Whiskey River By Richard Stimac

Some prisons are their own escape. Like memory
pours itself into its own Platonic forms,

our recollections make the past, not recognize it.
That’s why whiskey is a magical genie. Rethinking

becomes free form, as Willie Nelson sang, partially
right. The whiskey river takes us, yet we do not drown,

but like runaways confused of the compass points,
float downriver, some of us Huck, others Jim.

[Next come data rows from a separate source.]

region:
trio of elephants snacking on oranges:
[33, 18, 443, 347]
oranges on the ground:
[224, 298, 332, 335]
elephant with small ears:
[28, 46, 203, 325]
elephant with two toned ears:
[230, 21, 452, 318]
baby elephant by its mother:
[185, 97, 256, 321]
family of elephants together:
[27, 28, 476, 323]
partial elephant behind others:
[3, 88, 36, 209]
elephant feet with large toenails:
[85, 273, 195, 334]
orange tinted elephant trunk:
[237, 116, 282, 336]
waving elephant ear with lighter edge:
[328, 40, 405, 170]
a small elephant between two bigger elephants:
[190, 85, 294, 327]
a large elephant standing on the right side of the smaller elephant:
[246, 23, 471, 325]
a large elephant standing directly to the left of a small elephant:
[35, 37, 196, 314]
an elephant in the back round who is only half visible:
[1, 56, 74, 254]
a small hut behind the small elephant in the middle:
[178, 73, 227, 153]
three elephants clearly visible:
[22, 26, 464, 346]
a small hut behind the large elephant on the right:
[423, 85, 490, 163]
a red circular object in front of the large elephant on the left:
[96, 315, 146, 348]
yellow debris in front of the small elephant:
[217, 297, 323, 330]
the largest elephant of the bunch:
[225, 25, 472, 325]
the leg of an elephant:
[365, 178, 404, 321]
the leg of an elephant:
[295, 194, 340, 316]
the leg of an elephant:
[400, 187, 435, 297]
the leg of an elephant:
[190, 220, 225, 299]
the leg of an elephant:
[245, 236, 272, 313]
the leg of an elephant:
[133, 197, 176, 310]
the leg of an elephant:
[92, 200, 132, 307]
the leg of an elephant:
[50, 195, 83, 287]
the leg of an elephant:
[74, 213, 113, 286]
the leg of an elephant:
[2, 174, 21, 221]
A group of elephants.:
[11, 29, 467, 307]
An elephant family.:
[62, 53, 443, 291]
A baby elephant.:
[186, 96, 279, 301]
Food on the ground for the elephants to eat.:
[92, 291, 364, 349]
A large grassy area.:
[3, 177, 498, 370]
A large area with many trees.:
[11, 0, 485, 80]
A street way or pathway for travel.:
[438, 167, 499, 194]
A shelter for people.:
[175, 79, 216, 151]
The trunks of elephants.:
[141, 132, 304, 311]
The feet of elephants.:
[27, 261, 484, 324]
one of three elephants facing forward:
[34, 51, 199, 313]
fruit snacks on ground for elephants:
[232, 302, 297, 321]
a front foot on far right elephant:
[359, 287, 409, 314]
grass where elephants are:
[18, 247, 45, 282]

We don’t often get to choose. I tell myself,
when I pour a fourth small nip of a bottle I saved,

in theory, for others: Huck chose Hell and the West.
Jim? What exactly did Jim choose? To be decent.

I select a $50 bourbon and the Midwest. Twain
would have understood. There is only so much

America a white person can stomach. Before vomiting,
experts say drink water. Mine is from the Mississippi.

When you add water to whiskey, the oil separates,
floats on top in small threads, like the yarns

river boatmen told, or the slicks at the refinery
near Wood River, where Lewis and Clark first camped

for the winter before poling their commission upstream.
My privilege is that my freedom resides in a bottle.


Richard Stimac has published a poetry book Bricolage (Spartan Press), two poetry chapbooks, and one flash fiction chapbook. In his work, Richard explores time and memory through the landscape and humanscape of the St. Louis region.